(Input begins)
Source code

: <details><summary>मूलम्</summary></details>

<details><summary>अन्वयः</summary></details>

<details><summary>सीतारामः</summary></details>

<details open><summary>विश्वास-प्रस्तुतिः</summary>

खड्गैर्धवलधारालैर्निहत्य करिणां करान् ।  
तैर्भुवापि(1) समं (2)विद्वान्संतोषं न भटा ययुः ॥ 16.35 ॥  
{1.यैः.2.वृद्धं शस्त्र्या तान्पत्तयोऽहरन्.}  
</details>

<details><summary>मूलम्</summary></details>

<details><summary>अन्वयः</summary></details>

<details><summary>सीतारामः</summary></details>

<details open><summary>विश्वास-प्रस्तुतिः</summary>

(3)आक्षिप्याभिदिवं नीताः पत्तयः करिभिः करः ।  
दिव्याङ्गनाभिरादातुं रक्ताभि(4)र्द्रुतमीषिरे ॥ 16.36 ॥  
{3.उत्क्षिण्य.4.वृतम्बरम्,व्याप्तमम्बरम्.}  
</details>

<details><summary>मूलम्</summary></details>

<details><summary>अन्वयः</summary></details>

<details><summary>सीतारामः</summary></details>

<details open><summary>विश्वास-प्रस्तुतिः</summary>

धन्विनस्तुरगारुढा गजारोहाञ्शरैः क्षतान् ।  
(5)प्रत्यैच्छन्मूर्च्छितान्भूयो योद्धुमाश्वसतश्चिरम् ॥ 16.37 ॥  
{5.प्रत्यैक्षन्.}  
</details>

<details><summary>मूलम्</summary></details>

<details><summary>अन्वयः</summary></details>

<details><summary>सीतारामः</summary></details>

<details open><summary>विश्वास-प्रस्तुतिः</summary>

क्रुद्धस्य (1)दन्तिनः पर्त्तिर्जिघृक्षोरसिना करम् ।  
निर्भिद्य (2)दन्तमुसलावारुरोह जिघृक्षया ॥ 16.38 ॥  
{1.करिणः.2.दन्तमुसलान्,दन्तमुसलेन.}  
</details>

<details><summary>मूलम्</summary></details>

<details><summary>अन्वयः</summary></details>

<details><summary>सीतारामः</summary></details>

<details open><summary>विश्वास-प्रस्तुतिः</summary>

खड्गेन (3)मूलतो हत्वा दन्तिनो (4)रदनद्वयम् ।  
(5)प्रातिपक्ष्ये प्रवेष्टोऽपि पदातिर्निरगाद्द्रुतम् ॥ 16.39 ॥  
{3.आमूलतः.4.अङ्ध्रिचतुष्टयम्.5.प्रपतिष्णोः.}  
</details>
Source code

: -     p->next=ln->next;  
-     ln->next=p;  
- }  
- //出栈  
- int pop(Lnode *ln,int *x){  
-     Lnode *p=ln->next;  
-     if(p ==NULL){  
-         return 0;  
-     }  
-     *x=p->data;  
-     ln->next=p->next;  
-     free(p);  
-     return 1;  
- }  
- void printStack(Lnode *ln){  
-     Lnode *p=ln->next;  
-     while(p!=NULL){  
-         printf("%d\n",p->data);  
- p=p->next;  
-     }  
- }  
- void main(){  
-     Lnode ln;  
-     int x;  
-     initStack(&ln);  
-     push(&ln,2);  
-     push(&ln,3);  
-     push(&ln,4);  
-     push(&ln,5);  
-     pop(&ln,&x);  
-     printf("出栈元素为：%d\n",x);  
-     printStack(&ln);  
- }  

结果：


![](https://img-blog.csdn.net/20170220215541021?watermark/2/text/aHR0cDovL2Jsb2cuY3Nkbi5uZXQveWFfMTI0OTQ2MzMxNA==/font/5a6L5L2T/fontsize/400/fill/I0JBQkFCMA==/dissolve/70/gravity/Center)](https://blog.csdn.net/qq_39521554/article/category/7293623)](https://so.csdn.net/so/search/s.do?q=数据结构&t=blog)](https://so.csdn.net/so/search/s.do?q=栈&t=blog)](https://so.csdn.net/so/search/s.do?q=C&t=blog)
(Input ends)
▶ Requirement:
When you answer, return the records above exactly as they stand.

▶ Solution:
Source code

: <details><summary>मूलम्</summary></details>

<details><summary>अन्वयः</summary></details>

<details><summary>सीतारामः</summary></details>

<details open><summary>विश्वास-प्रस्तुतिः</summary>

खड्गैर्धवलधारालैर्निहत्य करिणां करान् ।  
तैर्भुवापि(1) समं (2)विद्वान्संतोषं न भटा ययुः ॥ 16.35 ॥  
{1.यैः.2.वृद्धं शस्त्र्या तान्पत्तयोऽहरन्.}  
</details>

<details><summary>मूलम्</summary></details>

<details><summary>अन्वयः</summary></details>

<details><summary>सीतारामः</summary></details>

<details open><summary>विश्वास-प्रस्तुतिः</summary>

(3)आक्षिप्याभिदिवं नीताः पत्तयः करिभिः करः ।  
दिव्याङ्गनाभिरादातुं रक्ताभि(4)र्द्रुतमीषिरे ॥ 16.36 ॥  
{3.उत्क्षिण्य.4.वृतम्बरम्,व्याप्तमम्बरम्.}  
</details>

<details><summary>मूलम्</summary></details>

<details><summary>अन्वयः</summary></details>

<details><summary>सीतारामः</summary></details>

<details open><summary>विश्वास-प्रस्तुतिः</summary>

धन्विनस्तुरगारुढा गजारोहाञ्शरैः क्षतान् ।  
(5)प्रत्यैच्छन्मूर्च्छितान्भूयो योद्धुमाश्वसतश्चिरम् ॥ 16.37 ॥  
{5.प्रत्यैक्षन्.}  
</details>

<details><summary>मूलम्</summary></details>

<details><summary>अन्वयः</summary></details>

<details><summary>सीतारामः</summary></details>

<details open><summary>विश्वास-प्रस्तुतिः</summary>

क्रुद्धस्य (1)दन्तिनः पर्त्तिर्जिघृक्षोरसिना करम् ।  
निर्भिद्य (2)दन्तमुसलावारुरोह जिघृक्षया ॥ 16.38 ॥  
{1.करिणः.2.दन्तमुसलान्,दन्तमुसलेन.}  
</details>

<details><summary>मूलम्</summary></details>

<details><summary>अन्वयः</summary></details>

<details><summary>सीतारामः</summary></details>

<details open><summary>विश्वास-प्रस्तुतिः</summary>

खड्गेन (3)मूलतो हत्वा दन्तिनो (4)रदनद्वयम् ।  
(5)प्रातिपक्ष्ये प्रवेष्टोऽपि पदातिर्निरगाद्द्रुतम् ॥ 16.39 ॥  
{3.आमूलतः.4.अङ्ध्रिचतुष्टयम्.5.प्रपतिष्णोः.}  
</details>
Source code

: -     p->next=ln->next;  
-     ln->next=p;  
- }  
- //出栈  
- int pop(Lnode *ln,int *x){  
-     Lnode *p=ln->next;  
-     if(p ==NULL){  
-         return 0;  
-     }  
-     *x=p->data;  
-     ln->next=p->next;  
-     free(p);  
-     return 1;  
- }  
- void printStack(Lnode *ln){  
-     Lnode *p=ln->next;  
-     while(p!=NULL){  
-         printf("%d\n",p->data);  
- p=p->next;  
-     }  
- }  
- void main(){  
-     Lnode ln;  
-     int x;  
-     initStack(&ln);  
-     push(&ln,2);  
-     push(&ln,3);  
-     push(&ln,4);  
-     push(&ln,5);  
-     pop(&ln,&x);  
-     printf("出栈元素为：%d\n",x);  
-     printStack(&ln);  
- }  

结果：


![](https://img-blog.csdn.net/20170220215541021?watermark/2/text/aHR0cDovL2Jsb2cuY3Nkbi5uZXQveWFfMTI0OTQ2MzMxNA==/font/5a6L5L2T/fontsize/400/fill/I0JBQkFCMA==/dissolve/70/gravity/Center)](https://blog.csdn.net/qq_39521554/article/category/7293623)](https://so.csdn.net/so/search/s.do?q=数据结构&t=blog)](https://so.csdn.net/so/search/s.do?q=栈&t=blog)](https://so.csdn.net/so/search/s.do?q=C&t=blog)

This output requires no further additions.